● **Your assignment**: In the listing below, copy out word for word the stretch from the line containing "n đang cập nhật." through the line containing "Impulse Turbine ay", with both of those lines included.

Data records
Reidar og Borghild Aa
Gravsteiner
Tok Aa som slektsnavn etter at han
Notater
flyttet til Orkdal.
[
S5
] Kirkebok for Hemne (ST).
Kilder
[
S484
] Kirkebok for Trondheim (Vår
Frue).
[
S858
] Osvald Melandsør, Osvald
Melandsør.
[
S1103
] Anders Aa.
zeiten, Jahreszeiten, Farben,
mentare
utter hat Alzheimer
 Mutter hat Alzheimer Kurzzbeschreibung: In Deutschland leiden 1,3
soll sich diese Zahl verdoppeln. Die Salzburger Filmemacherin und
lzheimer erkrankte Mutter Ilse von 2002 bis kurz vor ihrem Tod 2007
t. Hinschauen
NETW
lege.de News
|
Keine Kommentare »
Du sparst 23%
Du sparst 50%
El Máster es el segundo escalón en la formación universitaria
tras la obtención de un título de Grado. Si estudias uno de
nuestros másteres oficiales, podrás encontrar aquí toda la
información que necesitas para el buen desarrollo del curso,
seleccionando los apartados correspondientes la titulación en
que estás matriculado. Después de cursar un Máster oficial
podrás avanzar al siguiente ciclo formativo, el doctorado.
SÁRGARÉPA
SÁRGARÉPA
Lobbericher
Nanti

...

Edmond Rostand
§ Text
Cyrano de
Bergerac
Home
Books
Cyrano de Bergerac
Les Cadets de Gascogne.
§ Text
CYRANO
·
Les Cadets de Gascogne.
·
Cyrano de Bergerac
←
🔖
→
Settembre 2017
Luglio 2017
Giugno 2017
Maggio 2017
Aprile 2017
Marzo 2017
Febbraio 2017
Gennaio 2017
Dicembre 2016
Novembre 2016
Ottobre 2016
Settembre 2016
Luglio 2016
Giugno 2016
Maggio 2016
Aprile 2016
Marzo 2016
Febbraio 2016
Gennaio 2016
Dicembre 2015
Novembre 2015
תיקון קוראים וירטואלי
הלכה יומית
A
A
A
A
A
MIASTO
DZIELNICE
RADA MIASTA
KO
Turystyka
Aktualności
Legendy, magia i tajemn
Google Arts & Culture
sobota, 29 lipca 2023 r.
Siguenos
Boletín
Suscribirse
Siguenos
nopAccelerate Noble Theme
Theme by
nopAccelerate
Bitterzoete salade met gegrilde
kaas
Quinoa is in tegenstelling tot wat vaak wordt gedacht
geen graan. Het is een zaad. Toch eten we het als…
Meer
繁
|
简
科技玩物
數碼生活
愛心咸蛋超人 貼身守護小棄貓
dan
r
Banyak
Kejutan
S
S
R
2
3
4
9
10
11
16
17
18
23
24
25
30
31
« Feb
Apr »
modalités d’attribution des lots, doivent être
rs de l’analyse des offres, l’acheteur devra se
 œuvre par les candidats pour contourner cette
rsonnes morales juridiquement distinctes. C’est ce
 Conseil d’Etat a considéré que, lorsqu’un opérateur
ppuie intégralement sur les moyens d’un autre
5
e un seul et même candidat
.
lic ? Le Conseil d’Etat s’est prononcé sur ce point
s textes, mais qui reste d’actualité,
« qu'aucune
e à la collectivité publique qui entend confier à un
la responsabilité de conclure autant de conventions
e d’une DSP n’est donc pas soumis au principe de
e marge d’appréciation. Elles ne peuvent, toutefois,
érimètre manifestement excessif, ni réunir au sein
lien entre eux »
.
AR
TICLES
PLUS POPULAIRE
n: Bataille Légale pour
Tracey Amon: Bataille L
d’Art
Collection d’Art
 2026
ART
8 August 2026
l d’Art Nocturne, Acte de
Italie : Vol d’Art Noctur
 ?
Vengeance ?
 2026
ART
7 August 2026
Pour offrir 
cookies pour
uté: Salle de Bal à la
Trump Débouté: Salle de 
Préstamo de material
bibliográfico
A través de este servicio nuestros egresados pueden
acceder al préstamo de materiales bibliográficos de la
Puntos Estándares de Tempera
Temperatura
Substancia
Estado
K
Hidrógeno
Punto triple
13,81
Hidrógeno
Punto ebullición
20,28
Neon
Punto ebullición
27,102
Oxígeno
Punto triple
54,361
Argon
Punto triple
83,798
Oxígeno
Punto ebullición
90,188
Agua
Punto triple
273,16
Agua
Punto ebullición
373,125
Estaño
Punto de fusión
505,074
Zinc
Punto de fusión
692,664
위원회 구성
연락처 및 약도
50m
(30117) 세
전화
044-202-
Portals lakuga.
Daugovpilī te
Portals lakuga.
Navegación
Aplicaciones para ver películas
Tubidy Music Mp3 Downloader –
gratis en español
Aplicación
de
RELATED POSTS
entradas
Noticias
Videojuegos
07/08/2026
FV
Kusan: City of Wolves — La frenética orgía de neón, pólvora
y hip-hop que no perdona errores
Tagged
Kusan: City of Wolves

--

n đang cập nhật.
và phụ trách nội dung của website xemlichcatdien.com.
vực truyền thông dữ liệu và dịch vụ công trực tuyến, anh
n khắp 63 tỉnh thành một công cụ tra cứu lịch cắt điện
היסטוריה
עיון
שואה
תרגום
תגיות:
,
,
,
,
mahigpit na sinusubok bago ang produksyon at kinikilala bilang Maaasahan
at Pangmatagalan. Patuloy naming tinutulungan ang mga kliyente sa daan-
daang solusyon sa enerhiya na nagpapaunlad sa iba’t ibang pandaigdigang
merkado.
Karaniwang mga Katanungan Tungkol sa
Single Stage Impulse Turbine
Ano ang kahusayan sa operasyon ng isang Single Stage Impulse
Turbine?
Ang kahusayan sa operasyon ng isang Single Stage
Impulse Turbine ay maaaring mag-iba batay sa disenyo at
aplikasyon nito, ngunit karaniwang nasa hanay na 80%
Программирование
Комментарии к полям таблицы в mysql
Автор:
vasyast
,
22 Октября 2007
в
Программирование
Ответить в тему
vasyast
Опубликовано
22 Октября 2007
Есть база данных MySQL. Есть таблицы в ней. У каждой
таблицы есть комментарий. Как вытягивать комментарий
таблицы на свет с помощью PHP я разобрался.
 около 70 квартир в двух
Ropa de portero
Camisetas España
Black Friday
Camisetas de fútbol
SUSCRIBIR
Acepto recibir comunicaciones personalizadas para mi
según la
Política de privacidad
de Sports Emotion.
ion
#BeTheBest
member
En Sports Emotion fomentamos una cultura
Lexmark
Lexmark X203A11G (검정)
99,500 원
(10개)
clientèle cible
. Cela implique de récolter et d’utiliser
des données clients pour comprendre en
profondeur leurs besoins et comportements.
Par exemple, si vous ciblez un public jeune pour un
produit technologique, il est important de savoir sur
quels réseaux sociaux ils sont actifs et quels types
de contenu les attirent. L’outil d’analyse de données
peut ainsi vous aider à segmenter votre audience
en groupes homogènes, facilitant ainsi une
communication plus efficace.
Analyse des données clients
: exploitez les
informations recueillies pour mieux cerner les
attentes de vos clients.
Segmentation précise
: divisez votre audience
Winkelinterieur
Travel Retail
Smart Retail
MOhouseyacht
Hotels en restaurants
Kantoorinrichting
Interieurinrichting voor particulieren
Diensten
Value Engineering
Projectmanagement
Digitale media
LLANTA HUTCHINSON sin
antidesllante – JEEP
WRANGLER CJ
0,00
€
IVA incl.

● **Answer**:
n đang cập nhật.
và phụ trách nội dung của website xemlichcatdien.com.
vực truyền thông dữ liệu và dịch vụ công trực tuyến, anh
n khắp 63 tỉnh thành một công cụ tra cứu lịch cắt điện
היסטוריה
עיון
שואה
תרגום
תגיות:
,
,
,
,
mahigpit na sinusubok bago ang produksyon at kinikilala bilang Maaasahan
at Pangmatagalan. Patuloy naming tinutulungan ang mga kliyente sa daan-
daang solusyon sa enerhiya na nagpapaunlad sa iba’t ibang pandaigdigang
merkado.
Karaniwang mga Katanungan Tungkol sa
Single Stage Impulse Turbine
Ano ang kahusayan sa operasyon ng isang Single Stage Impulse
Turbine?
Ang kahusayan sa operasyon ng isang Single Stage
Impulse Turbine ay maaaring mag-iba batay sa disenyo at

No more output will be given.